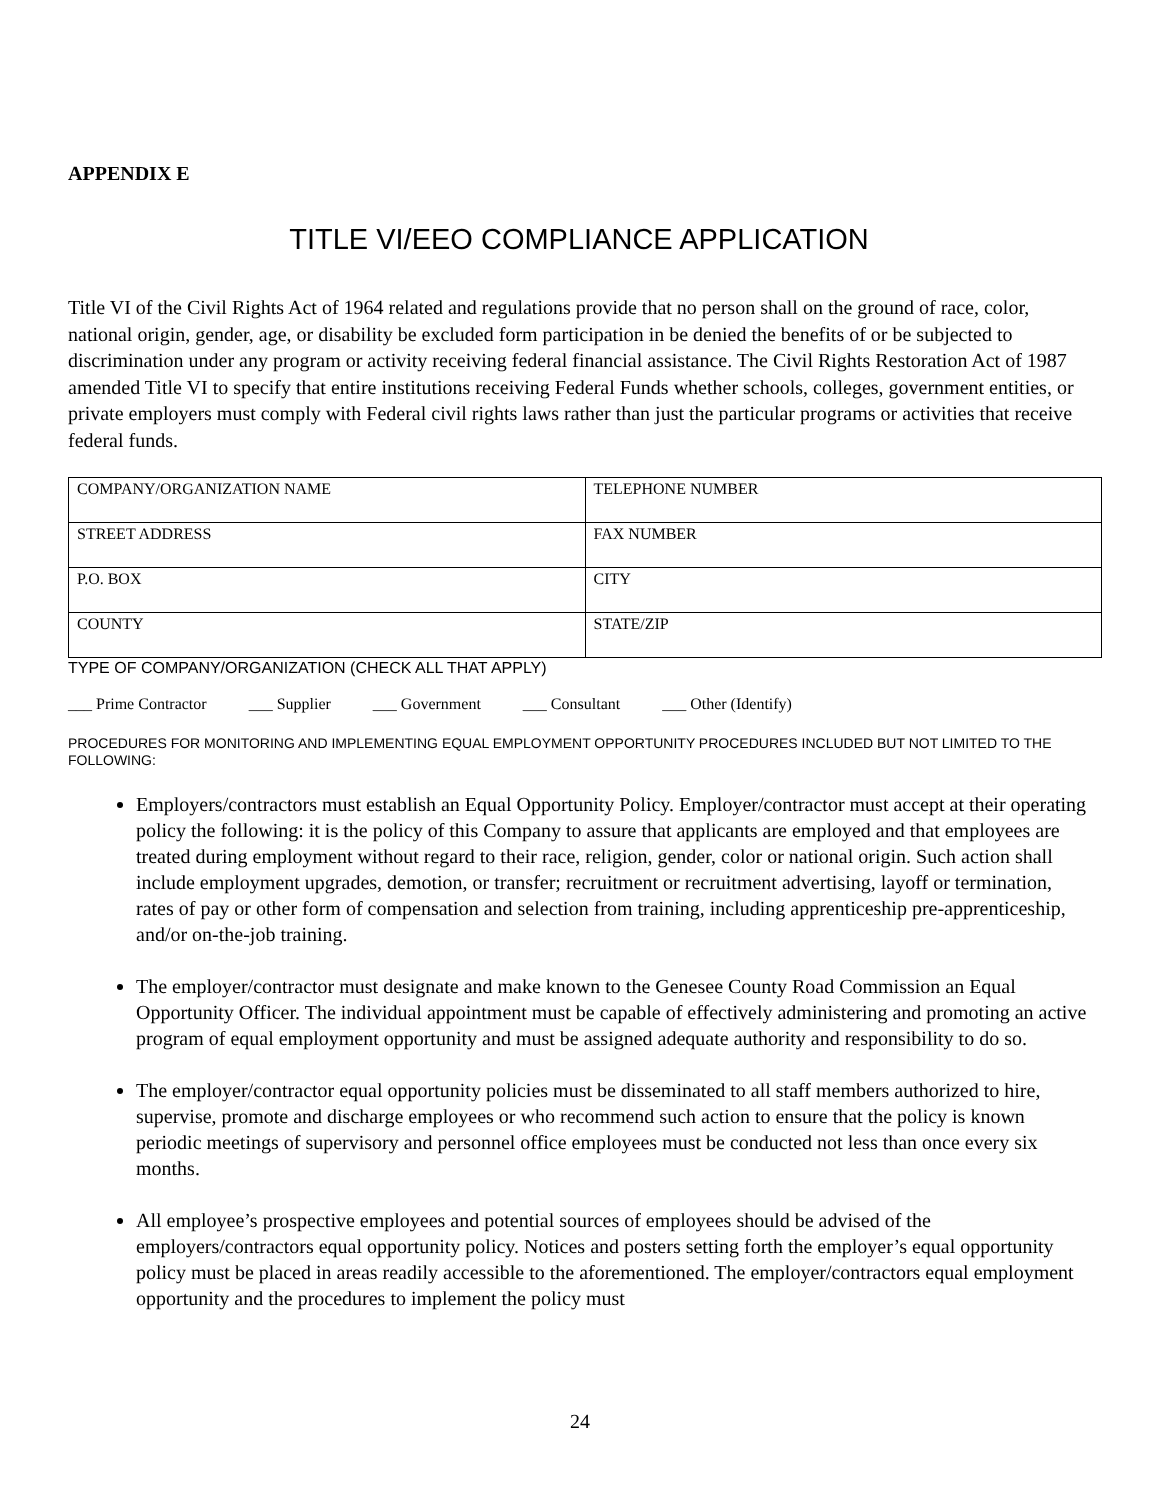APPENDIX E
TITLE VI/EEO COMPLIANCE APPLICATION
Title VI of the Civil Rights Act of 1964 related and regulations provide that no person shall on the ground of race, color, national origin, gender, age, or disability be excluded form participation in be denied the benefits of or be subjected to discrimination under any program or activity receiving federal financial assistance. The Civil Rights Restoration Act of 1987 amended Title VI to specify that entire institutions receiving Federal Funds whether schools, colleges, government entities, or private employers must comply with Federal civil rights laws rather than just the particular programs or activities that receive federal funds.
| COMPANY/ORGANIZATION NAME | TELEPHONE NUMBER |
| STREET ADDRESS | FAX NUMBER |
| P.O. BOX | CITY |
| COUNTY | STATE/ZIP |
TYPE OF COMPANY/ORGANIZATION (CHECK ALL THAT APPLY)
___ Prime Contractor ___ Supplier ___ Government ___ Consultant ___ Other (Identify)
PROCEDURES FOR MONITORING AND IMPLEMENTING EQUAL EMPLOYMENT OPPORTUNITY PROCEDURES INCLUDED BUT NOT LIMITED TO THE FOLLOWING:
Employers/contractors must establish an Equal Opportunity Policy. Employer/contractor must accept at their operating policy the following: it is the policy of this Company to assure that applicants are employed and that employees are treated during employment without regard to their race, religion, gender, color or national origin. Such action shall include employment upgrades, demotion, or transfer; recruitment or recruitment advertising, layoff or termination, rates of pay or other form of compensation and selection from training, including apprenticeship pre-apprenticeship, and/or on-the-job training.
The employer/contractor must designate and make known to the Genesee County Road Commission an Equal Opportunity Officer. The individual appointment must be capable of effectively administering and promoting an active program of equal employment opportunity and must be assigned adequate authority and responsibility to do so.
The employer/contractor equal opportunity policies must be disseminated to all staff members authorized to hire, supervise, promote and discharge employees or who recommend such action to ensure that the policy is known periodic meetings of supervisory and personnel office employees must be conducted not less than once every six months.
All employee’s prospective employees and potential sources of employees should be advised of the employers/contractors equal opportunity policy. Notices and posters setting forth the employer’s equal opportunity policy must be placed in areas readily accessible to the aforementioned. The employer/contractors equal employment opportunity and the procedures to implement the policy must
24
⁂
- Work to complete
Pictures do not belong in the copy. Repeat only the lines from the top of the records through the line containing "PROCEDURES FOR MONITORING".

- Result below
APPENDIX E
TITLE VI/EEO COMPLIANCE APPLICATION
Title VI of the Civil Rights Act of 1964 related and regulations provide that no person shall on the ground of race, color, national origin, gender, age, or disability be excluded form participation in be denied the benefits of or be subjected to discrimination under any program or activity receiving federal financial assistance. The Civil Rights Restoration Act of 1987 amended Title VI to specify that entire institutions receiving Federal Funds whether schools, colleges, government entities, or private employers must comply with Federal civil rights laws rather than just the particular programs or activities that receive federal funds.
| COMPANY/ORGANIZATION NAME | TELEPHONE NUMBER |
| STREET ADDRESS | FAX NUMBER |
| P.O. BOX | CITY |
| COUNTY | STATE/ZIP |
TYPE OF COMPANY/ORGANIZATION (CHECK ALL THAT APPLY)
___ Prime Contractor ___ Supplier ___ Government ___ Consultant ___ Other (Identify)
PROCEDURES FOR MONITORING AND IMPLEMENTING EQUAL EMPLOYMENT OPPORTUNITY PROCEDURES INCLUDED BUT NOT LIMITED TO THE FOLLOWING:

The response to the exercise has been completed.